Google Wave has been out of sandbox for some time now. Google started its open beta pre-view with about 100,000 accounts. There has been lot of buzz in development community about Google Wave framework and writing extensions and widget to build some really useful and cool applications. And recently a lot of interesting extensions have been published.
One of the restrictions on development of extensions at this time is that these can only be hosted in Google App Engine environment. Google only supports two languages (and its derivatives) on Google App Engine, Java and Python. Google has mentioned that in future they will support more languages on their cloud computing environment, but there is no definite time line for that. That leaves .Net development community in a fix as far as Google Wave extension development goes. But as we all know, where there is a will there is a way.

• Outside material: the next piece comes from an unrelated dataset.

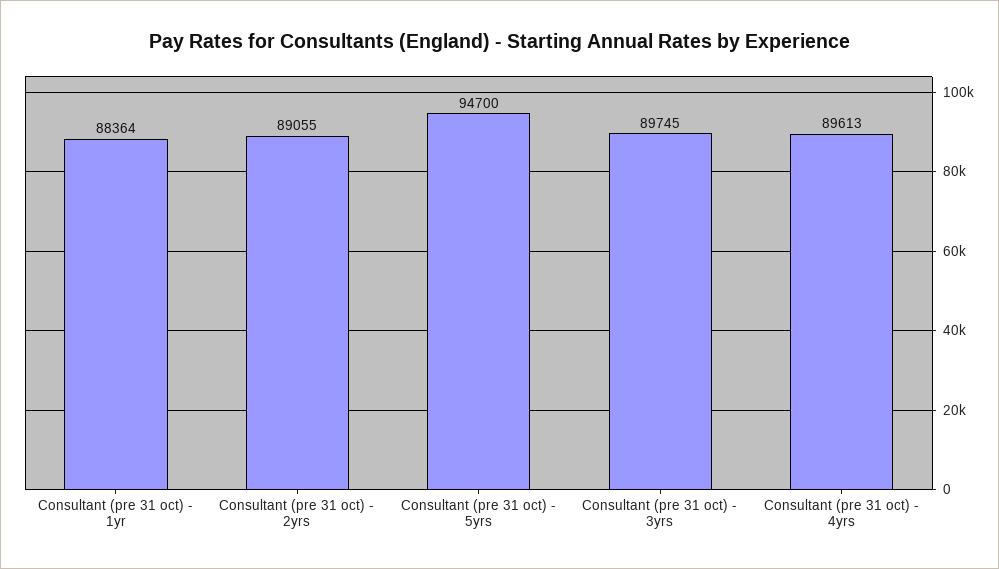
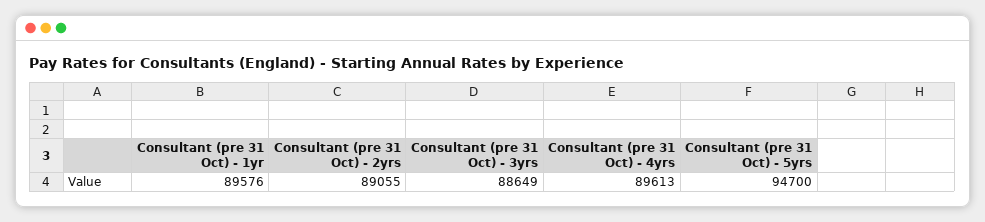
Consultant (pre 31 oct) - 1yr: 88364 -> 89576
Consultant (pre 31 oct) - 3yrs: 89745 -> 88649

If you look at communication mechanism of Google Wave, there is a way to do extension development in .Net framework and host your robot on ASP.Net web server. Google wave client communicates to robots by sending request to a URL with all the data and then wait for response and act on it. Currently this URL has to correspond to an application hosted on Google App Engine environment. If we can find a mechanism to redirect these calls from Google App Engine application to a URL hosted as ASP.Net application and send the response back to Google Wave client, our job is done. As you may have guessed it that we are talking about writing a light weight proxy to do this job. Soon you will find out that Google has already provided that proxy.
Google has provided with Java and Python API to develop wave extensions. There is a .Net port available on Google code at following location.
Google Wave Extension API For .Net
There is nice description available at following link about how to get started with your first Hello World application. I will not go into details about that. But I will point out some of the issues that you will run into when you are writing your first wave extension. These are some of the issues I ran into personally. If you have questions, feel free to send me message and I will try to answer them.
This is your first and foremost step in development. You need to create a Google App Engine account. It is free. You can get started by clicking on this link.
After you are done creating your account, create an application in app engine dashboard. Make sure that you pick some name that is relevant to your extension. This is the name by which your extension will be known to world. Do not worry about uploading any code or anything at this point.
On the page from where you started with app engine account, there is a link on right side to down load Google App Engine SDK. Download python SDK and install it. When you install Python based app engine SDK, it will require that you have Python framework installed on your machine. Install will provide with links and everything if you do not have it installed it already.
Follow the instructions from WIKI page about modifying the files to point to your ASP.Net server. Launch Google App Engine launcher application. Choose File > Add Existing Application menu option and not File > Create New Application option. If you choose the latter option, the application will add main.py file in your application folder. That file contains a plain hello world application. And the launcher application also overrides app.yaml file and make it to point to main.py instead of proxy.py file. When you will upload the application, you will notice that when you access your robot it always displays Hello World message. So remember to delete main.py file from your folder if it is there and make sure that app.yaml is pointing to correct file for its entry point.
Follow the instructions from WIKI page to create your Hello World message robot. And test it out.
To test your robot use the following steps
It could not be simpler than this. Did I mention that only hard part in this whole process is to get Google Wave account.